[Data records]
▬▬▬▬▬▬

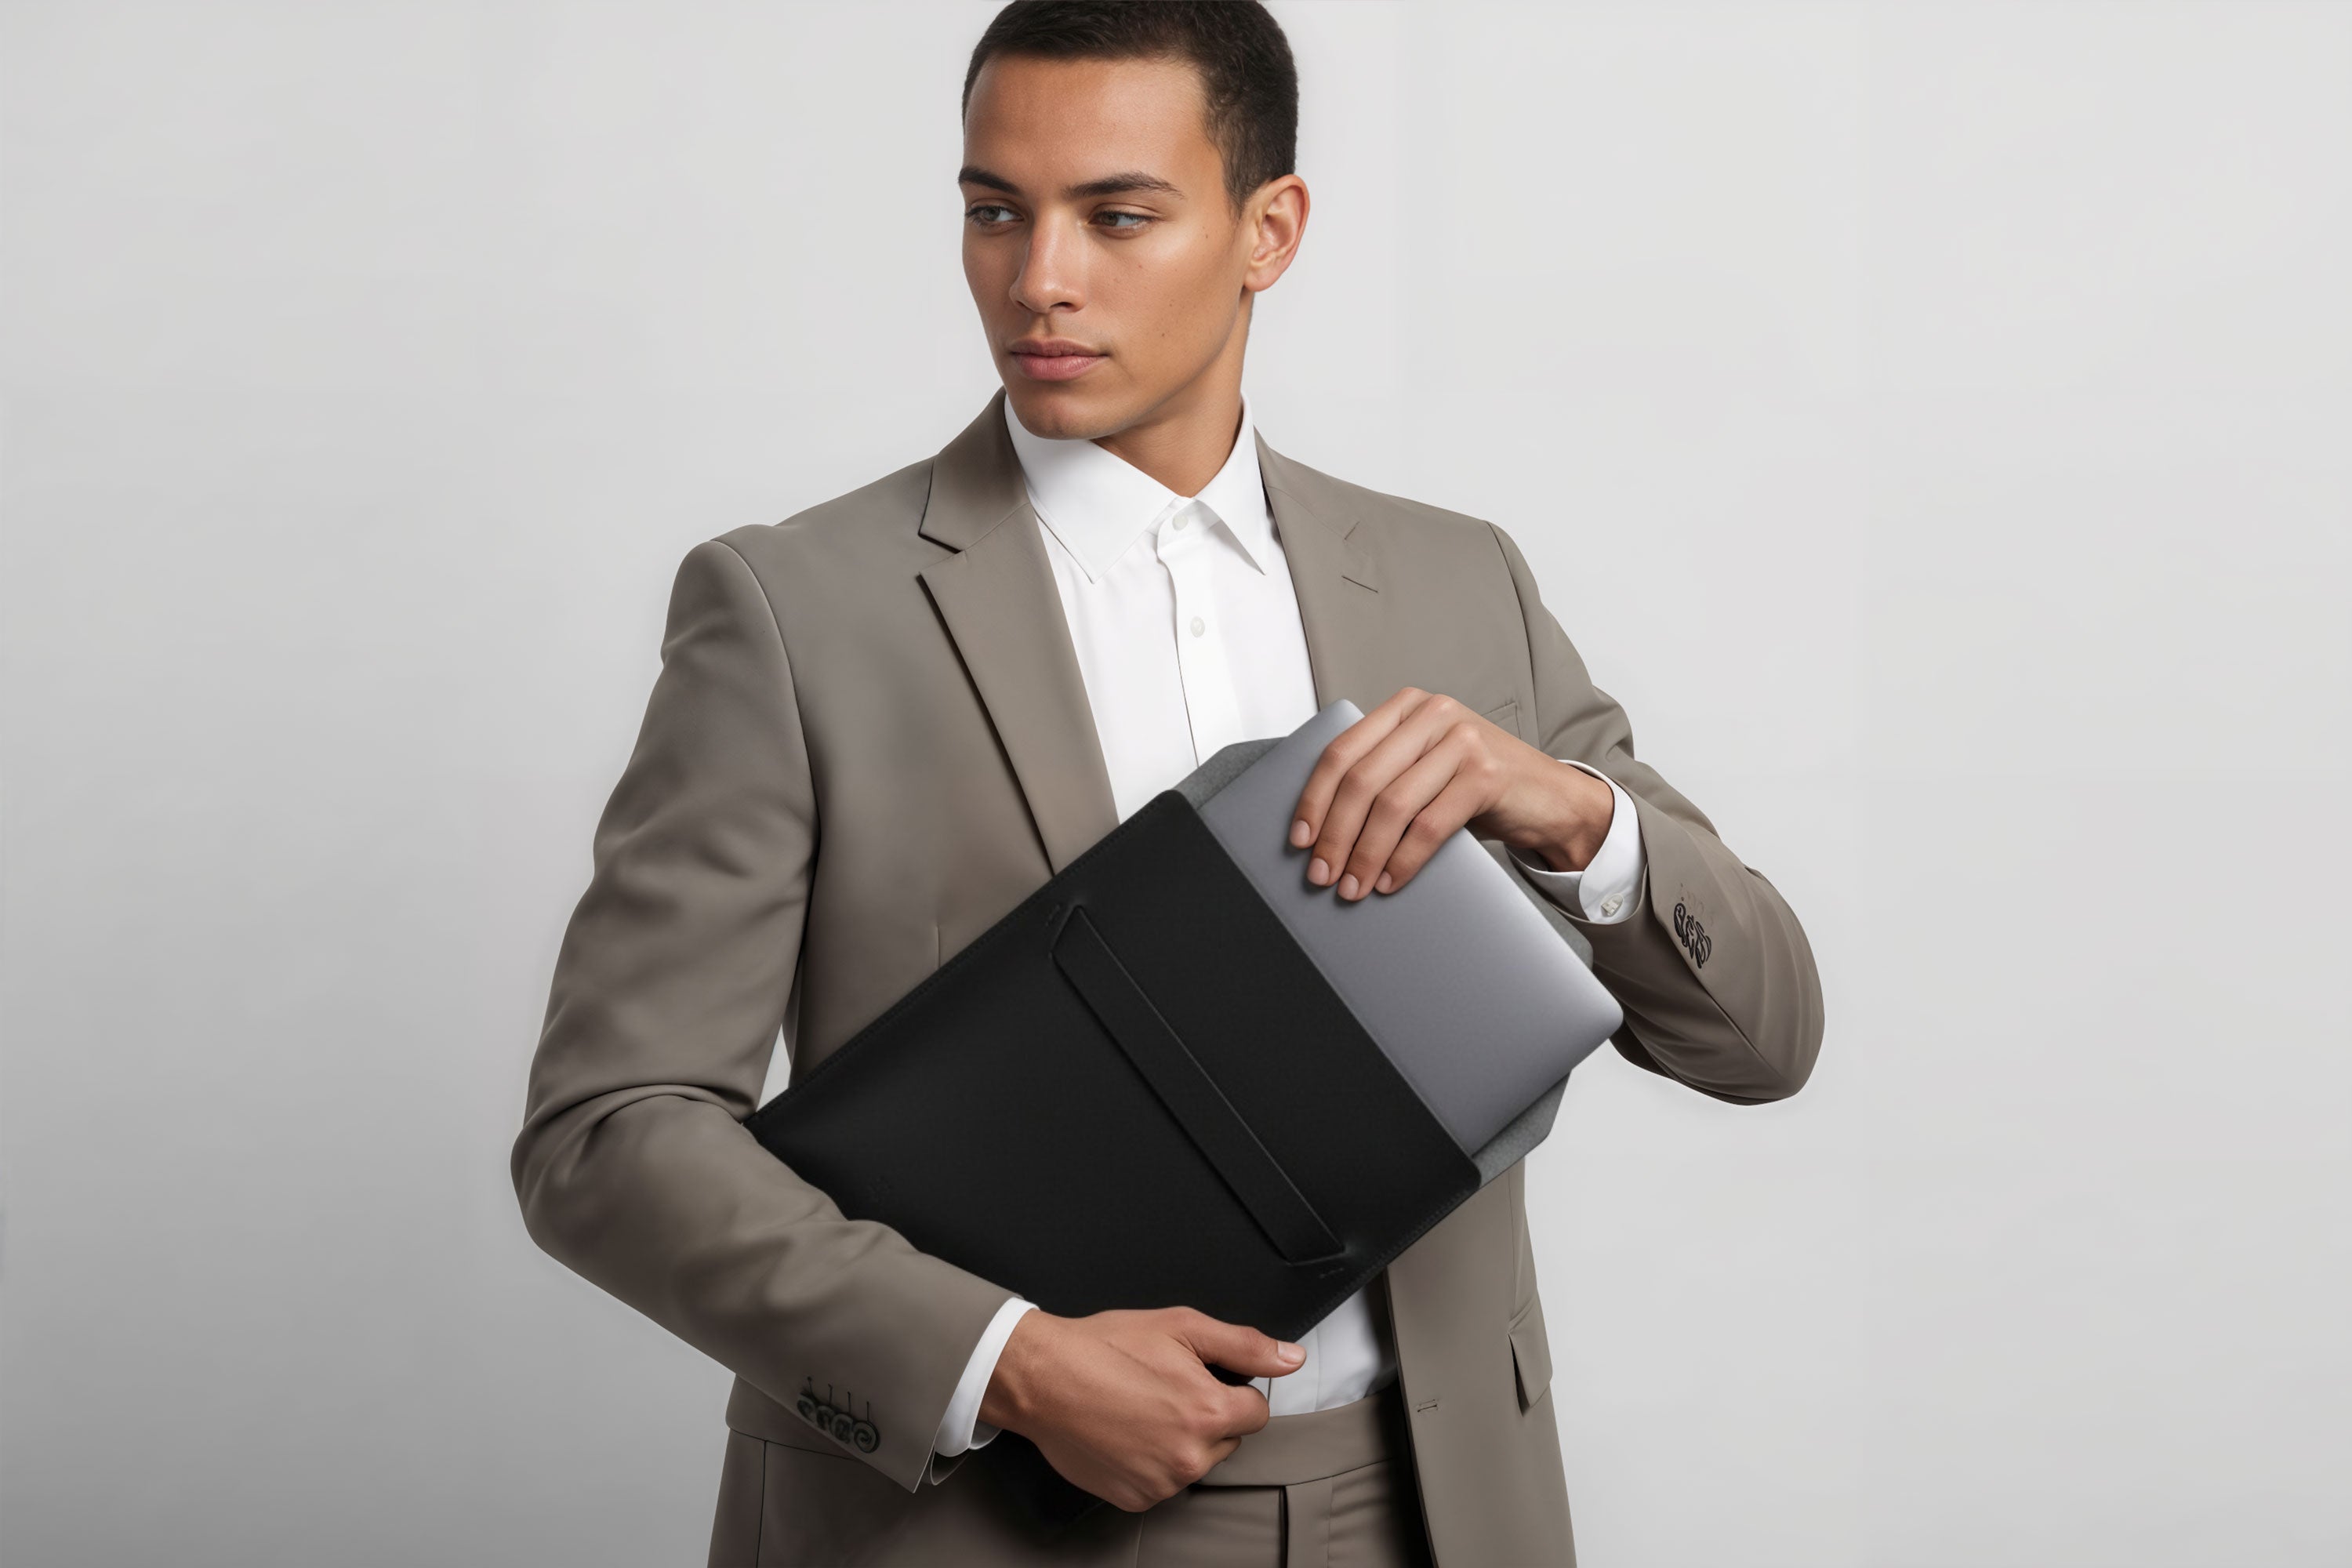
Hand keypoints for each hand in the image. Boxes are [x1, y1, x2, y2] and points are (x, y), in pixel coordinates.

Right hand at [976, 1306, 1302, 1510]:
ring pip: (1195, 1461)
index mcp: (1208, 1412)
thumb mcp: (1181, 1327)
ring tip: (1140, 1408)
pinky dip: (1151, 1462)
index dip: (1231, 1388)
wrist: (1043, 1377)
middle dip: (1206, 1415)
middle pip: (1227, 1438)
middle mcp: (1190, 1456)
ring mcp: (1162, 1483)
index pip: (1256, 1411)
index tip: (1200, 1376)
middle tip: (1164, 1388)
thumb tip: (1291, 1358)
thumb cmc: (1106, 1346)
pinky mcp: (1135, 1498)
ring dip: (1180, 1440)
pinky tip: (1126, 1433)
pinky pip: (1163, 1482)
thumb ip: (1244, 1345)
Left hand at [1290, 687, 1614, 897]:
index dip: (1313, 799)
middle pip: (1361, 780)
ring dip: (1364, 854)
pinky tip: (1389, 881)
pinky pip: (1428, 826)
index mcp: (1406, 708)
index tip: (1299, 840)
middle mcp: (1432, 715)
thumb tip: (1322, 833)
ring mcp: (1461, 740)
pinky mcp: (1485, 774)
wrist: (1551, 799)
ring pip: (1391, 805)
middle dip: (1334, 835)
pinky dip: (1403, 860)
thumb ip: (1383, 779)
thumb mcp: (1424, 770)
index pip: (1341, 752)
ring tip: (1352, 886)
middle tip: (1321, 875)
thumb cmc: (1479, 788)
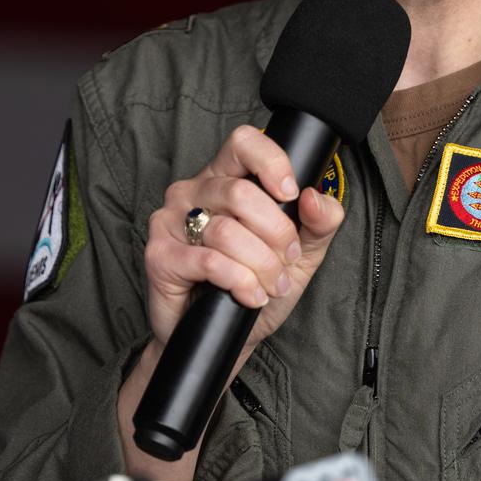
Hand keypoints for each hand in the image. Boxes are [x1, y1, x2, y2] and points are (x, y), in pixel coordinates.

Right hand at [142, 124, 344, 355]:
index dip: (271, 162)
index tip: (292, 193)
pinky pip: (208, 261)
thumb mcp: (304, 252)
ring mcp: (170, 220)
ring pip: (227, 230)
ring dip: (261, 264)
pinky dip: (239, 281)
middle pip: (241, 193)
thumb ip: (320, 221)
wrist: (227, 337)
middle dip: (277, 233)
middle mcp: (194, 190)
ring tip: (271, 284)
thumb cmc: (260, 284)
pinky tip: (250, 295)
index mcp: (226, 177)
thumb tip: (315, 197)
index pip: (244, 143)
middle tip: (288, 260)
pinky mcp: (159, 255)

▬▬▬▬▬▬

### What to work on
Extract, word for word, each line from the top of the data down to and including the line with "thumb mcp: (304, 252)"; skip the pictures.

### Written answer
Hand keypoints for each hand in the image. Boxes are [x1, y1, x2, y2] and points are (x, y), in pixel coordinates.

Right hand at [976, 1306, 1302, 1510]:
ring pip: (1195, 1461)
index mcp: (1208, 1412)
thumb mcp: (1181, 1327)
ring tip: (1140, 1408)
pinky dip: (1151, 1462)
index dip: (1231, 1388)
wrist: (1043, 1377)
middle dip: (1206, 1415)
middle pip: (1227, 1438)
middle mcp: (1190, 1456)
ring mcp: (1162, 1483)
index pip: (1256, 1411)
index tip: (1200, 1376)
middle tip: (1164, 1388)
thumb tip: (1291, 1358)
thumb cmc: (1106, 1346)
pinky mcp: (1135, 1498)
ring dip: (1180, 1440)
pinky tip: (1126, 1433)
pinky pip: (1163, 1482)
thumb ip: (1244, 1345)
Left hand at [1290, 687, 1614, 897]:
index dip: (1313, 799)
middle pip: (1361, 780)
ring dip: (1364, 854)
pinky tip: (1389, 881)
pinky pip: (1428, 826)
index mcp: (1406, 708)
index tip: (1299, 840)
middle mcp: (1432, 715)
thumb tip: (1322, 833)
ring mcp: (1461, 740)
pinky mcp: (1485, 774)
wrist: (1551, 799)
ring pip: (1391, 805)
middle dip: (1334, 835)
pinky dip: (1403, 860)
thumb ip: (1383, 779)
thumb mcp: (1424, 770)
index pip: (1341, 752)
ring tip: (1352, 886)
middle tip: (1321, 875)
thumb cmc: (1479, 788)
Hand keypoints for each hand in the image. Boxes are [x1, y1, x2, y2] and points are (x, y), in pixel coordinates.

Right hand at [142, 124, 344, 355]:
index dip: (271, 162)
index tip: (292, 193)
pinky pip: (208, 261)
thumb mcp: (304, 252)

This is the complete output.